__WHAT THE TASK REQUIRES__. Everything in the data below except the pictures must be repeated word for word.

__DATA SHOWN__.

--------------------------------

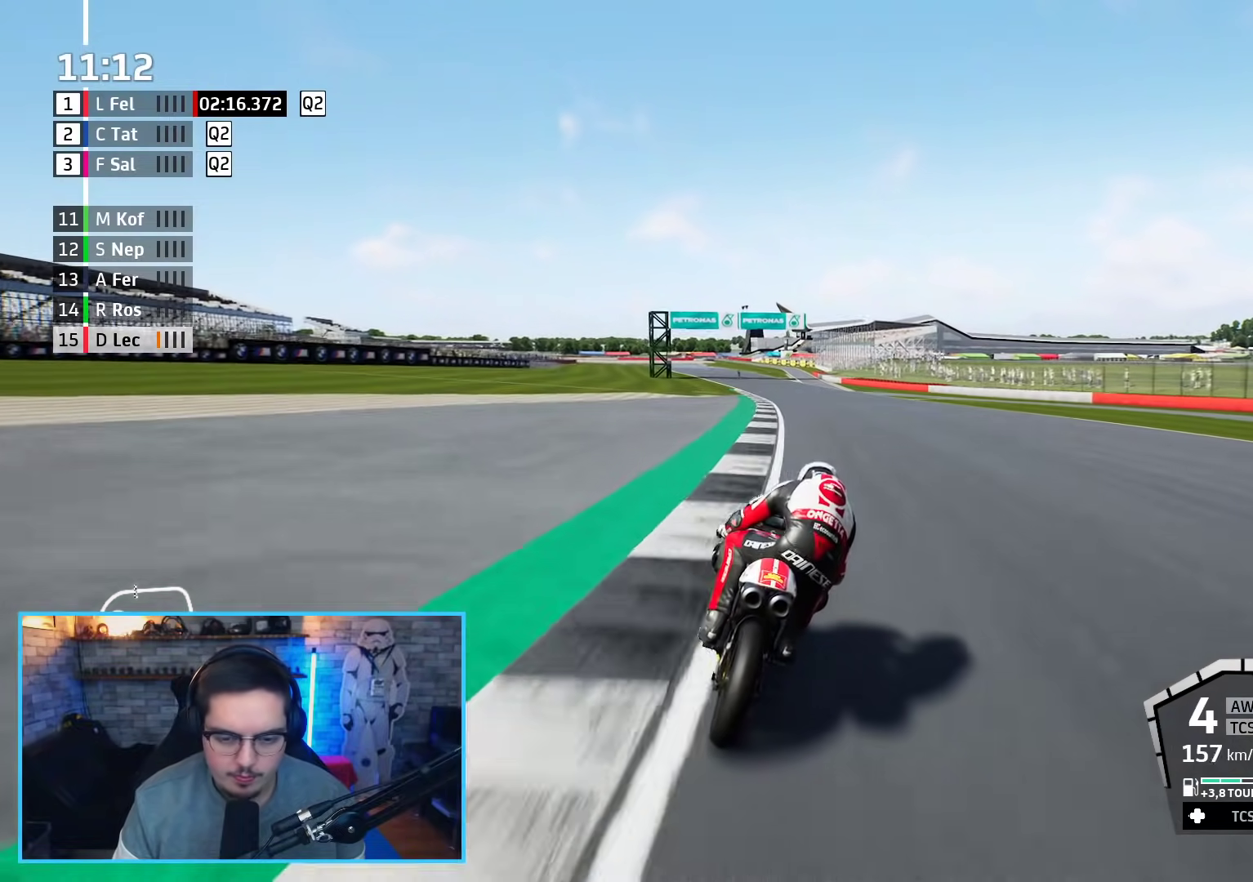
{"buttons": ["R2"], "left_stick": "up-left", "right_stick": "center", "events": [[200, "left_stick", "up-left"]]}
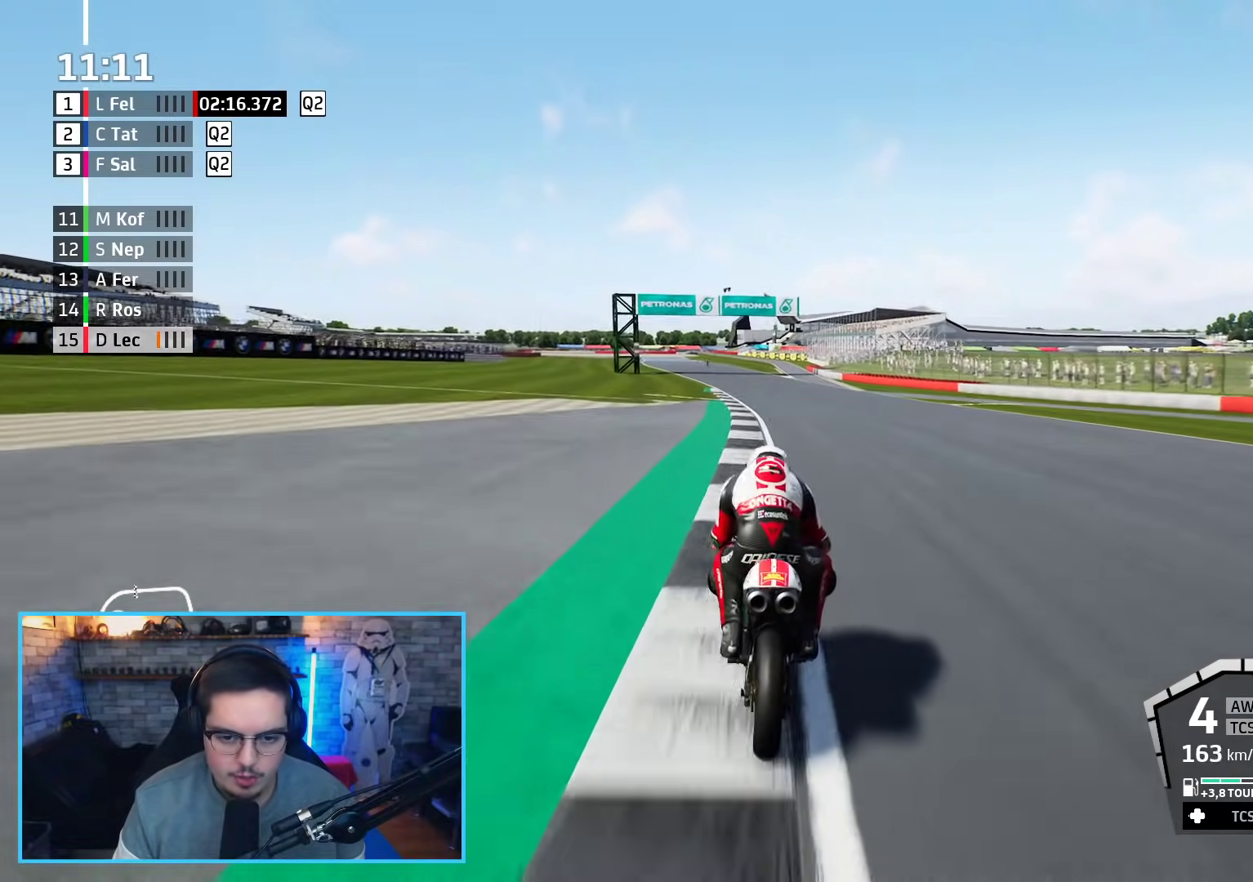
{"buttons": ["R2"], "left_stick": "up-left", "right_stick": "center", "events": []}
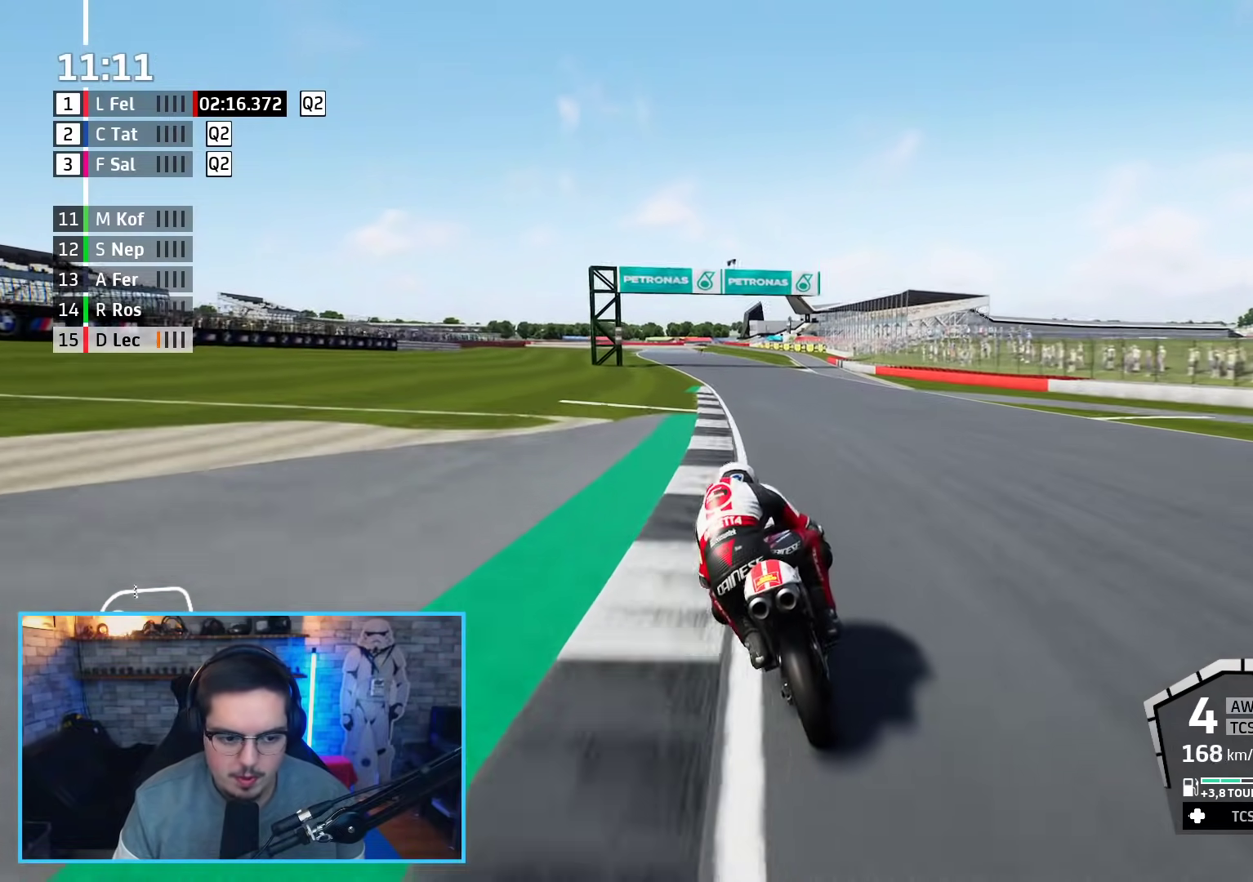
{"buttons": ["B", "R2"], "left_stick": "up", "right_stick": "center", "events": [[183, "left_stick", "up"], [467, "B", "down"]]}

--------------------------------

__TASK RESULT__.
{"buttons": ["R2"], "left_stick": "up-left", "right_stick": "center", "events": [[200, "left_stick", "up-left"]]}
{"buttons": ["R2"], "left_stick": "up-left", "right_stick": "center", "events": []}
{"buttons": ["B", "R2"], "left_stick": "up", "right_stick": "center", "events": [[183, "left_stick", "up"], [467, "B", "down"]]}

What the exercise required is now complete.